USD/JPY kini berada dalam dinamika dua arah setelah dugaan intervensi Kementerian Keuangan Jepang membatasi kenaikan mendekati level 160. Pasar menghadirkan volatilitas karena kejelasan kebijakan masih tersisa di belakang awan, meski beberapa sisi teknis menunjukkan peluang untuk konsolidasi. Nada sentimen tetap berhati-hati karena faktor eksternal yang memengaruhi perdagangan Jepang, termasuk harga minyak yang lebih tinggi sebagai beban bagi neraca dagang negara itu.
Meskipun ada risiko intervensi, fondamental untuk yen belum menunjukkan sinyal penguatan yang tegas. Pasar masih menimbang antara dorongan kebijakan dan tekanan perdagangan global, yang pada akhirnya menjaga USD/JPY pada jalur yang sulit diprediksi. Katalis utama saat ini adalah dinamika harga minyak yang lebih tinggi, yang cenderung menekan yen secara tidak langsung melalui trading terms-of-trade.
Dalam kerangka jangka pendek, pasangan mata uang ini diperkirakan tetap bergejolak karena pergerakan minyak mentah yang volatile. Nilai terakhir berada di sekitar 156.70, menegaskan bahwa pasar berada dalam fase dua arah. Secara umum, ekspektasi pasar adalah volatilitas yang berkelanjutan dan rentang pergerakan yang sempit antara support dan resistance kunci.
Secara teknis, momentum bearish terlihat jelas pada grafik harian, meskipun RSI menunjukkan garis datar yang tidak menunjukkan overbought maupun oversold.
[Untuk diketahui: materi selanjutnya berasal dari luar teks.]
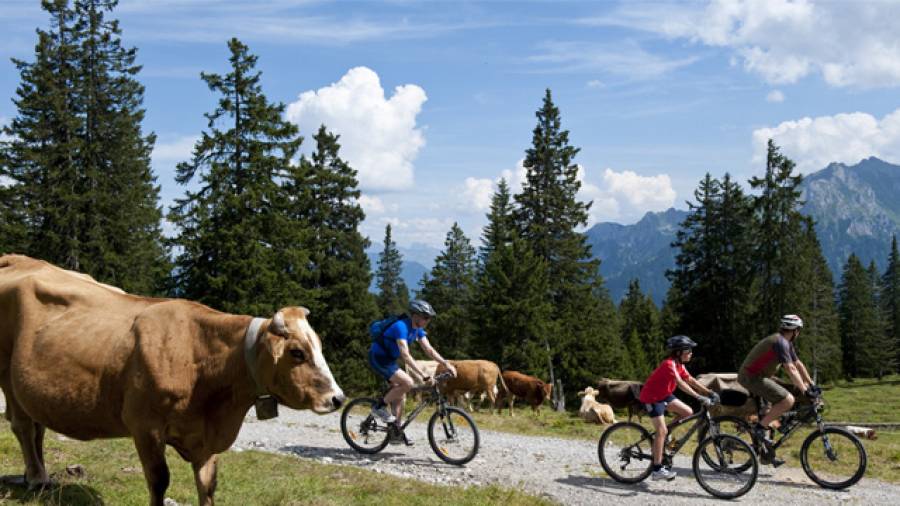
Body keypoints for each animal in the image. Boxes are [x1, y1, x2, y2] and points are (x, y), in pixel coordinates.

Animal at [0, 255, 344, 506]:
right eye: (298, 352)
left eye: (319, 346)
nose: (337, 398)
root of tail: (20, 259)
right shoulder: (145, 427)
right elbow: (159, 480)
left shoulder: (204, 438)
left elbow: (207, 484)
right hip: (5, 374)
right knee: (22, 426)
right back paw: (36, 477)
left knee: (37, 425)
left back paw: (39, 477)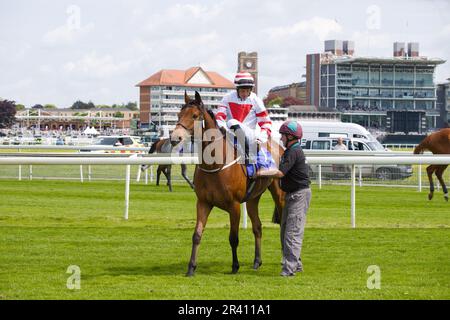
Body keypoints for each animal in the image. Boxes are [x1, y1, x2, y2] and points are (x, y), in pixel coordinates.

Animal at [172, 91, 284, 276]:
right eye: (179, 115)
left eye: (195, 115)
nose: (175, 138)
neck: (215, 165)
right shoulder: (203, 202)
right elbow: (197, 235)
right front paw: (191, 267)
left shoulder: (234, 205)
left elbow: (233, 237)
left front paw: (235, 266)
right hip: (253, 198)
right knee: (257, 226)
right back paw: (257, 261)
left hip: (279, 193)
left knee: (284, 223)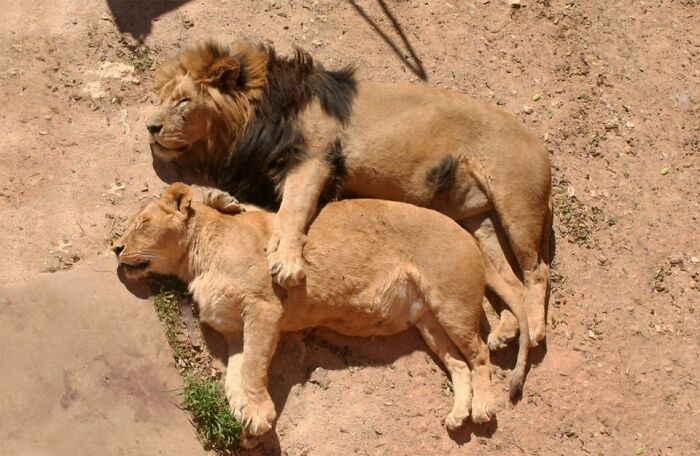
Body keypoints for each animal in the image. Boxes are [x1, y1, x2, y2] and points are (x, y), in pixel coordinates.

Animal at [113, 183, 530, 443]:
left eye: (142, 224)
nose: (116, 247)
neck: (195, 261)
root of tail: (467, 234)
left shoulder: (264, 308)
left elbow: (253, 367)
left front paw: (259, 413)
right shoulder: (234, 330)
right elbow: (234, 374)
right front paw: (242, 412)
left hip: (452, 305)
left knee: (480, 354)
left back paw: (482, 408)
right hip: (428, 323)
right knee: (459, 364)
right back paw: (459, 413)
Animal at [146, 41, 552, 347]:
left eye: (183, 101)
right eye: (161, 98)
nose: (150, 126)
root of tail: (540, 144)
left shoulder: (315, 158)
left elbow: (292, 210)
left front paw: (286, 262)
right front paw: (224, 203)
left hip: (517, 207)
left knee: (537, 271)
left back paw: (534, 329)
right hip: (477, 222)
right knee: (511, 281)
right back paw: (507, 331)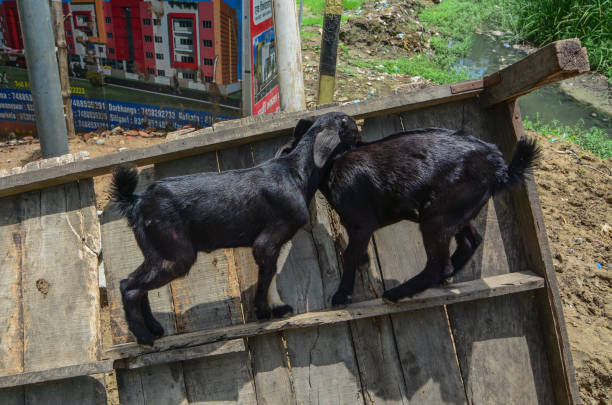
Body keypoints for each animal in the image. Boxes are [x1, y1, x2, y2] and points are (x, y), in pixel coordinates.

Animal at [109, 111, 358, 344]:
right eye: (354, 132)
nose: (362, 143)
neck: (295, 172)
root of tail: (137, 201)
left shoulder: (277, 244)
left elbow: (272, 276)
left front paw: (277, 307)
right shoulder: (266, 242)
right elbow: (265, 278)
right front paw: (262, 311)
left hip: (157, 253)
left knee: (131, 283)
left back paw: (154, 328)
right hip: (176, 255)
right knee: (130, 288)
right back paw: (143, 336)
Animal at [278, 124, 540, 304]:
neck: (334, 163)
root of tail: (499, 167)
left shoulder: (362, 224)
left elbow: (350, 254)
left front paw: (343, 295)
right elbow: (355, 252)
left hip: (436, 217)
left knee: (438, 264)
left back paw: (398, 292)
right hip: (455, 211)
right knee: (469, 241)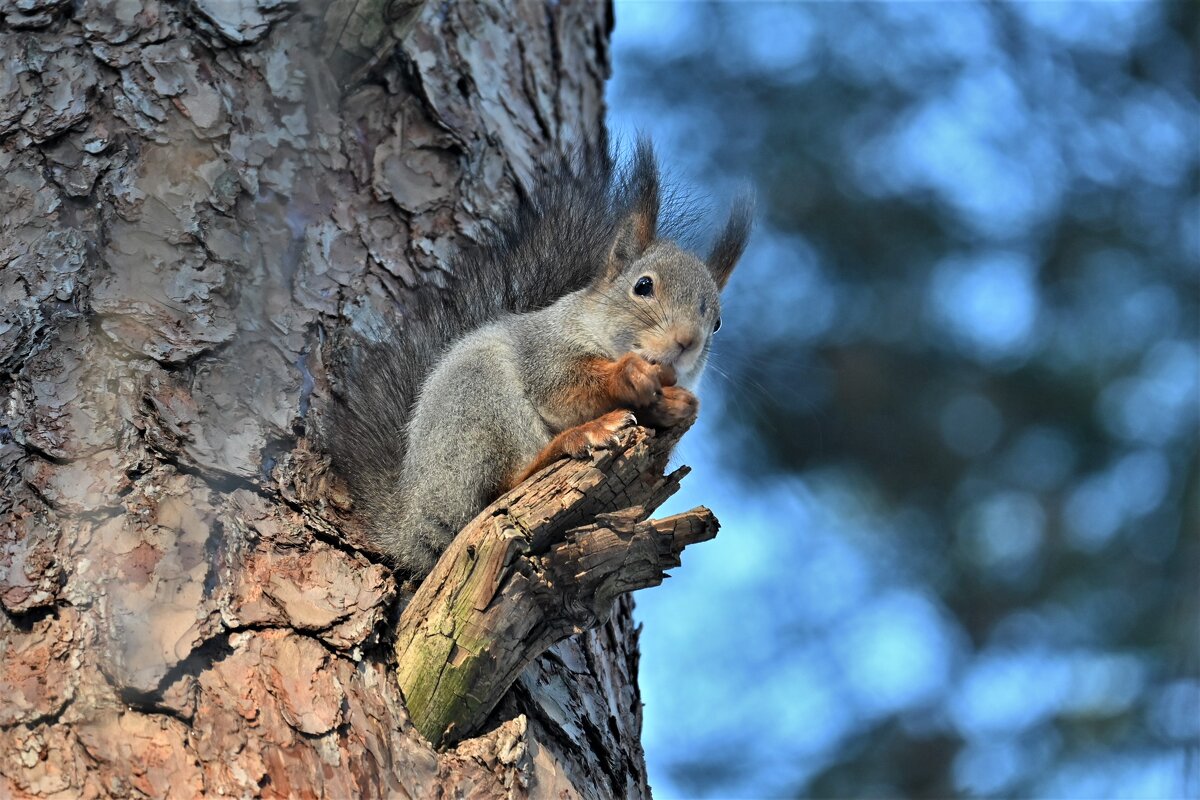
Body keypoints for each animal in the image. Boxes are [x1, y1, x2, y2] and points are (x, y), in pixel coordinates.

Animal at [324, 139, 744, 575]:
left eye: (717, 322)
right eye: (643, 286)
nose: (687, 341)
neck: (590, 325)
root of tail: (409, 523)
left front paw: (680, 405)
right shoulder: (543, 353)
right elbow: (564, 390)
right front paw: (628, 375)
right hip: (477, 398)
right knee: (500, 488)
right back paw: (575, 439)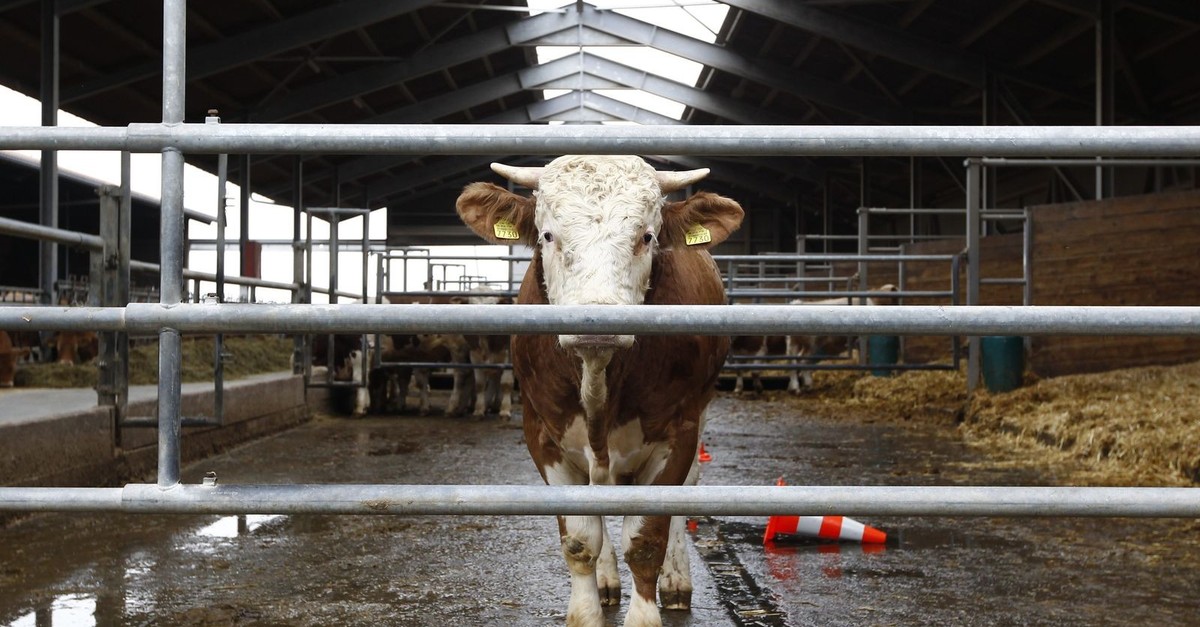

Hal ini menegaskan bahwa arah pergerakan masih ditentukan oleh faktor eksternal serta sentimen pasar terhadap risiko. Karena itu, pergerakan harga cenderung sideways dengan potensi breakout yang terikat pada data ekonomi dan komentar kebijakan global.
Level teknis utama saat ini meliputi support di sekitar 155.40 sebagai retracement 61.8% dari low/high 2026, serta level 154.15/30 yang berkaitan dengan 200 DMA dan fibo 76.4%. Sisi atas terlihat pada 157.40 yang bertepatan dengan 100 DMA dan fibo 38.2%, dan di 158.70 sebagai fibo 23.6% disertai beberapa DMAs 21/50. Rentang ini mencerminkan bagaimana bias pasar bisa berubah seiring waktu jika harga menembus salah satu titik.
Dengan adanya risiko intervensi yang tetap mengintai, upside bias kemungkinan akan dibatasi meskipun volatilitas tetap ada. Pasar kemungkinan akan tetap berada dalam pola two-way trade dengan peluang untuk bergerak ke arah mana pun tergantung pada berita kebijakan dan pergerakan minyak. Para trader disarankan memantau level kunci ini sebagai area keputusan penting bagi posisi jangka pendek.
| Level | Harga |
|---|---|
| Support 1 | 155.40 |
| Support 2 | 154.15/30 |
| Resistance 1 | 157.40 |
| Resistance 2 | 158.70 |
Faktor utama yang membentuk sentimen adalah dugaan intervensi MoF Jepang yang membatasi kenaikan USD/JPY mendekati area 160. Meski demikian, kerangka fundamental tidak secara tegas mengubah Yen menjadi mata uang yang lebih kuat dalam jangka menengah. Selain itu, dinamika harga minyak internasional tetap menjadi faktor penggerak penting yang dapat mempengaruhi Terms of Trade Jepang dan persepsi risiko global.
Pasar juga mencermati bagaimana intervensi kebijakan dapat membentuk risiko bagi para pelaku pasar, karena volatilitas cenderung meningkat segera setelah langkah kebijakan diumumkan. Oleh karena itu, risiko teknis dan kebijakan menjadi pendorong utama untuk kehati-hatian dalam mengajukan posisi baru. Analisa ini menekankan bahwa keputusan agresif belum bisa diambil tanpa konfirmasi arah yang meyakinkan dari data mendatang.
Secara keseluruhan, kondisi pasar jangka pendek diperkirakan tetap choppy karena faktor fundamental dan teknis yang saling bertabrakan. Meskipun demikian, strategi trading yang berfokus pada manajemen risiko dengan kesiapan untuk penyesuaian posisi tetap relevan. Hingga ada sinyal kuat yang muncul, para pelaku pasar disarankan untuk menjaga eksposur yang moderat dan tetap patuh pada level manajemen risiko.